━━━ Data provided

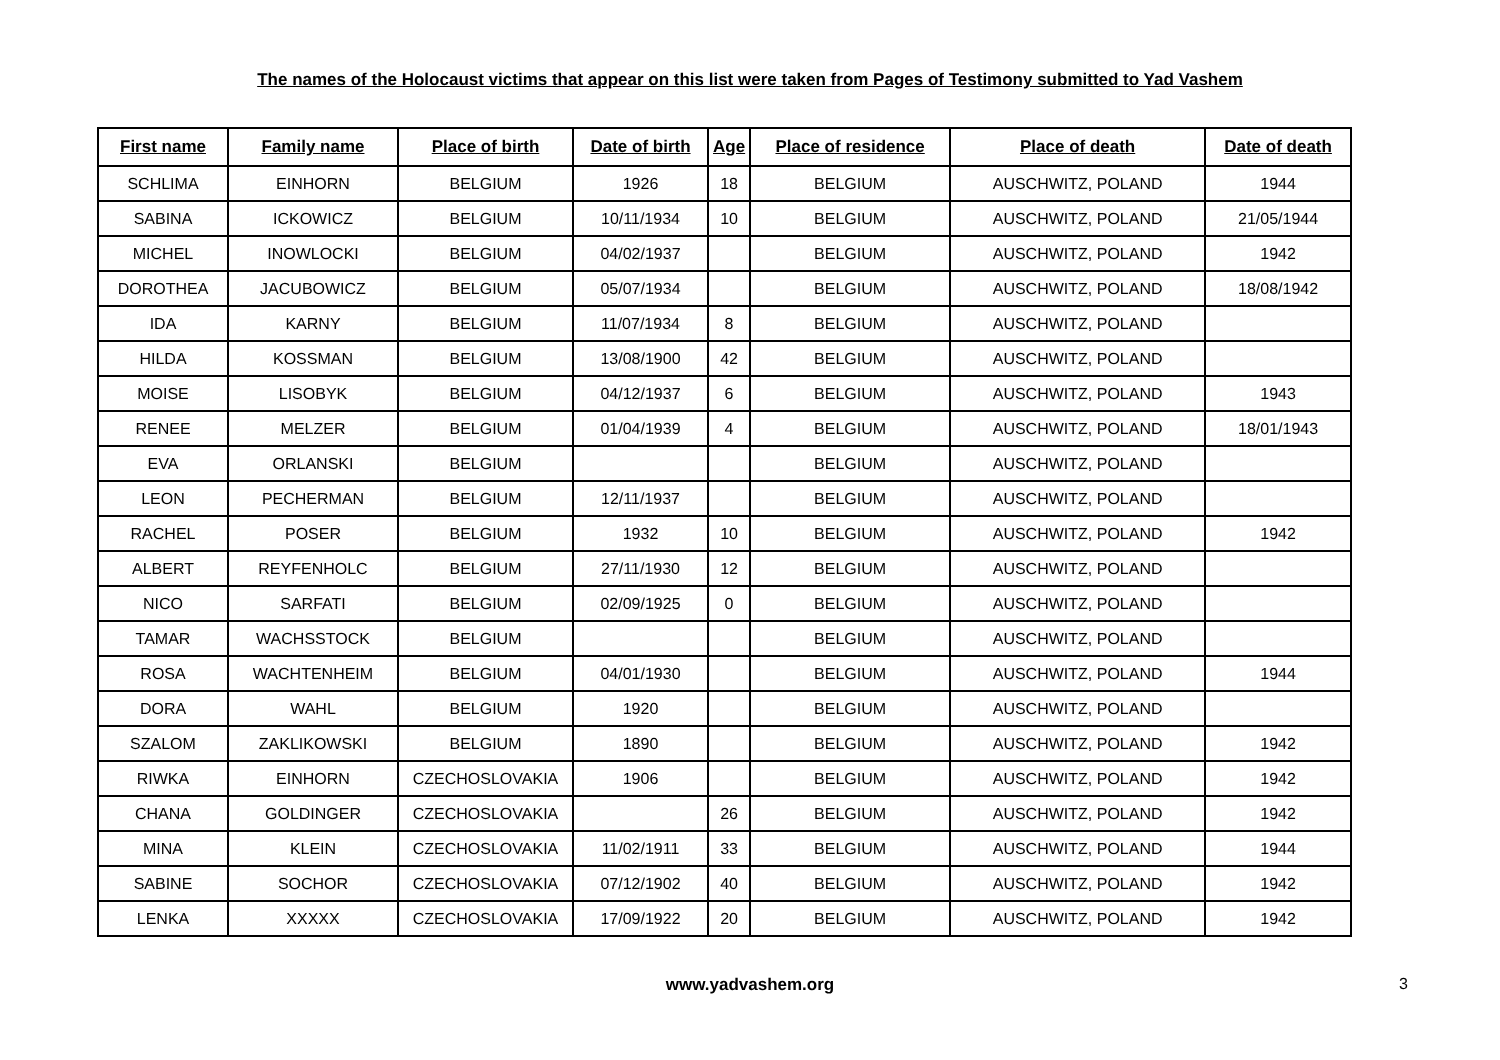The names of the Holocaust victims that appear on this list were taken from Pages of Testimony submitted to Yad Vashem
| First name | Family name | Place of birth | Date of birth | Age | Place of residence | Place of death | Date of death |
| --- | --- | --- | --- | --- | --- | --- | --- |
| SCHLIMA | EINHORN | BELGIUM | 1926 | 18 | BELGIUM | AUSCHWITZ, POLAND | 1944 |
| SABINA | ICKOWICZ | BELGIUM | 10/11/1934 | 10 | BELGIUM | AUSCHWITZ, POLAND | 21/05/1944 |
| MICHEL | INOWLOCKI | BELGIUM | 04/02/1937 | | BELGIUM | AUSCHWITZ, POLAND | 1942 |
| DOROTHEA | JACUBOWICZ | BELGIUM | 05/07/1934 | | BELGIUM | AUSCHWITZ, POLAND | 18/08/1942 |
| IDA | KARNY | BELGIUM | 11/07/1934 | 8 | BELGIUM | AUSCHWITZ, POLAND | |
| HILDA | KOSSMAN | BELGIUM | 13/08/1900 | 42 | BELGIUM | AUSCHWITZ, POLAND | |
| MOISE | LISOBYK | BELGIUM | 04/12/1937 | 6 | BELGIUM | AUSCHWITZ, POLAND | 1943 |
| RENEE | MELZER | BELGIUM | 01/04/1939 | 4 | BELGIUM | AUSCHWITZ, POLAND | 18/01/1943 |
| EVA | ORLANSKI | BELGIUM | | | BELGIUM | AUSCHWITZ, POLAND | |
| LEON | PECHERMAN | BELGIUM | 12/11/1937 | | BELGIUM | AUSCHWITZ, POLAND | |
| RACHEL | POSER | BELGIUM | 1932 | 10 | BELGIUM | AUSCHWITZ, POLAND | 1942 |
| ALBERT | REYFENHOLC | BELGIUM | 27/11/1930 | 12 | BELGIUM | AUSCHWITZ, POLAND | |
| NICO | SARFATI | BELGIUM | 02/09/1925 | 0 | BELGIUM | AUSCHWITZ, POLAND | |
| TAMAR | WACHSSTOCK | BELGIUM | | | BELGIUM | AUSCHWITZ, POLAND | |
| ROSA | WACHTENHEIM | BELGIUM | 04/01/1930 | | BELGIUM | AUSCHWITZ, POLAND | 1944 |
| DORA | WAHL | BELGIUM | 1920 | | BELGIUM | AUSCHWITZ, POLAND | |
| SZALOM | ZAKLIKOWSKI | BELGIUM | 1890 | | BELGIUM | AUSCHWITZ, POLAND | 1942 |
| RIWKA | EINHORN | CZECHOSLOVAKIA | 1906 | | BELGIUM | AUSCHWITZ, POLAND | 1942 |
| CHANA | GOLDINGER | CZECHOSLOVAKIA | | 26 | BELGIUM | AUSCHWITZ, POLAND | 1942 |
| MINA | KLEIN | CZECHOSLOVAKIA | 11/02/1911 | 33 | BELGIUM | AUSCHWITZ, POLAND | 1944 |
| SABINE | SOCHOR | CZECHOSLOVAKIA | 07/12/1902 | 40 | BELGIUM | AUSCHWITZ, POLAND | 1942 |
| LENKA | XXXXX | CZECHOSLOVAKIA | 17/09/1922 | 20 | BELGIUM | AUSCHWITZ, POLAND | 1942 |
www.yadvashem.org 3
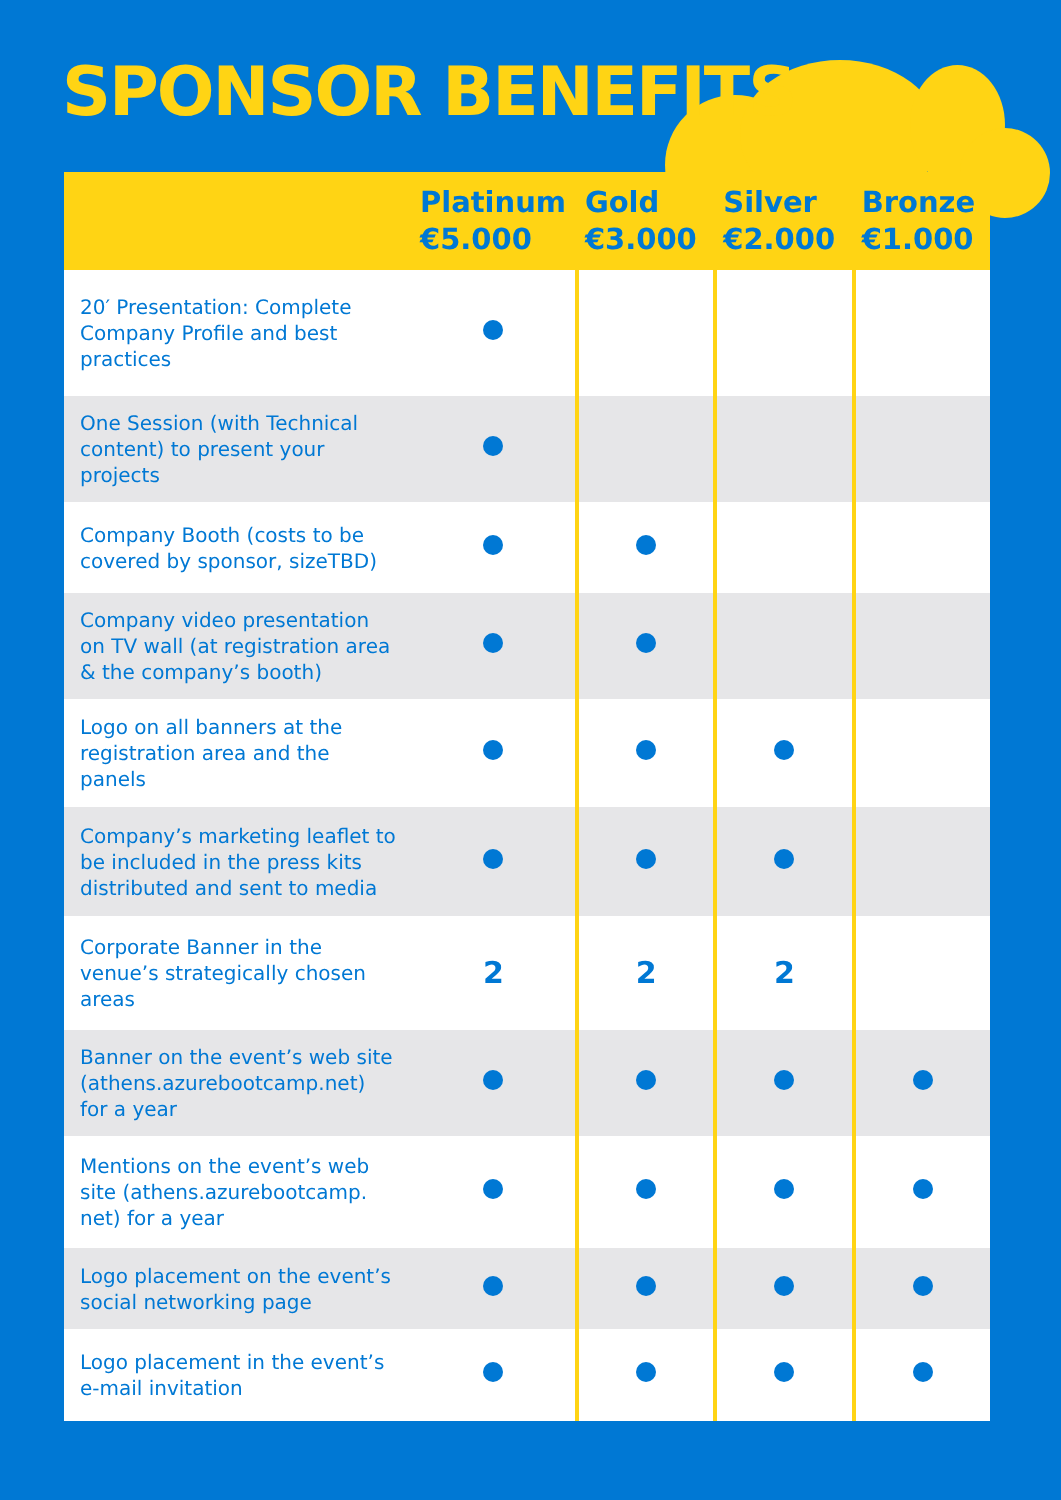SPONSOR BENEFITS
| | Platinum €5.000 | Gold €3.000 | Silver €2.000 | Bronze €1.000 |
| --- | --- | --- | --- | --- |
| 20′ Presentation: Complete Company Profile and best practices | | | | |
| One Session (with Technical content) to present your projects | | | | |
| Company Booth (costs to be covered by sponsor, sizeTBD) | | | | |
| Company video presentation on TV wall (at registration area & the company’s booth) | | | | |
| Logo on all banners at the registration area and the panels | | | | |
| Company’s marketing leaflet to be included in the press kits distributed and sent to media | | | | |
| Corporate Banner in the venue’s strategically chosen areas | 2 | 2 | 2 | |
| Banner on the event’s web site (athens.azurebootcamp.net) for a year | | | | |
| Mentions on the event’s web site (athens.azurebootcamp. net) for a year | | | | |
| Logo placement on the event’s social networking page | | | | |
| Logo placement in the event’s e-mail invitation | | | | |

━━━━━━

Assignment:
The full data, repeated exactly and stripped of its pictures, is the expected answer.

Task response:
The names of the Holocaust victims that appear on this list were taken from Pages of Testimony submitted to Yad Vashem
| First name | Family name | Place of birth | Date of birth | Age | Place of residence | Place of death | Date of death |
| --- | --- | --- | --- | --- | --- | --- | --- |
| SCHLIMA | EINHORN | BELGIUM | 1926 | 18 | BELGIUM | AUSCHWITZ, POLAND | 1944 |
| SABINA | ICKOWICZ | BELGIUM | 10/11/1934 | 10 | BELGIUM | AUSCHWITZ, POLAND | 21/05/1944 |
| MICHEL | INOWLOCKI | BELGIUM | 04/02/1937 | | BELGIUM | AUSCHWITZ, POLAND | 1942 |
| DOROTHEA | JACUBOWICZ | BELGIUM | 05/07/1934 | | BELGIUM | AUSCHWITZ, POLAND | 18/08/1942 |
| IDA | KARNY | BELGIUM | 11/07/1934 | 8 | BELGIUM | AUSCHWITZ, POLAND | |
| HILDA | KOSSMAN | BELGIUM | 13/08/1900 | 42 | BELGIUM | AUSCHWITZ, POLAND | |
| MOISE | LISOBYK | BELGIUM | 04/12/1937 | 6 | BELGIUM | AUSCHWITZ, POLAND | 1943 |
| RENEE | MELZER | BELGIUM | 01/04/1939 | 4 | BELGIUM | AUSCHWITZ, POLAND | 18/01/1943 |
| EVA | ORLANSKI | BELGIUM | | | BELGIUM | AUSCHWITZ, POLAND | |
| LEON | PECHERMAN | BELGIUM | 12/11/1937 | | BELGIUM | AUSCHWITZ, POLAND | |
| RACHEL | POSER | BELGIUM | 1932 | 10 | BELGIUM | AUSCHWITZ, POLAND | 1942 |
| ALBERT | REYFENHOLC | BELGIUM | 27/11/1930 | 12 | BELGIUM | AUSCHWITZ, POLAND | |
| NICO | SARFATI | BELGIUM | 02/09/1925 | 0 | BELGIUM | AUSCHWITZ, POLAND | |
| TAMAR | WACHSSTOCK | BELGIUM | | | BELGIUM | AUSCHWITZ, POLAND | |
| ROSA | WACHTENHEIM | BELGIUM | 04/01/1930 | | BELGIUM | AUSCHWITZ, POLAND | 1944 |
| DORA | WAHL | BELGIUM | 1920 | | BELGIUM | AUSCHWITZ, POLAND | |
| SZALOM | ZAKLIKOWSKI | BELGIUM | 1890 | | BELGIUM | AUSCHWITZ, POLAND | 1942 |
| RIWKA | EINHORN | CZECHOSLOVAKIA | 1906 | | BELGIUM | AUSCHWITZ, POLAND | 1942 |
| CHANA | GOLDINGER | CZECHOSLOVAKIA | | 26 | BELGIUM | AUSCHWITZ, POLAND | 1942 |
| MINA | KLEIN | CZECHOSLOVAKIA | 11/02/1911 | 33 | BELGIUM | AUSCHWITZ, POLAND | 1944 |
| SABINE | SOCHOR | CZECHOSLOVAKIA | 07/12/1902 | 40 | BELGIUM | AUSCHWITZ, POLAND | 1942 |
| LENKA | XXXXX | CZECHOSLOVAKIA | 17/09/1922 | 20 | BELGIUM | AUSCHWITZ, POLAND | 1942 |
www.yadvashem.org 3
SPONSOR BENEFITS
| | Platinum €5.000 | Gold €3.000 | Silver €2.000 | Bronze €1.000 |
| --- | --- | --- | --- | --- |
| 20′ Presentation: Complete Company Profile and best practices | | | | |
| One Session (with Technical content) to present your projects | | | | |
| Company Booth (costs to be covered by sponsor, sizeTBD) | | | | |
| Company video presentation on TV wall (at registration area & the company’s booth) | | | | |
| Logo on all banners at the registration area and the panels | | | | |
| Company’s marketing leaflet to be included in the press kits distributed and sent to media | | | | |
| Corporate Banner in the venue’s strategically chosen areas | 2 | 2 | 2 | |
| Banner on the event’s web site (athens.azurebootcamp.net) for a year | | | | |
| Mentions on the event’s web site (athens.azurebootcamp. net) for a year | | | | |
| Logo placement on the event’s social networking page | | | | |
| Logo placement in the event’s e-mail invitation | | | | |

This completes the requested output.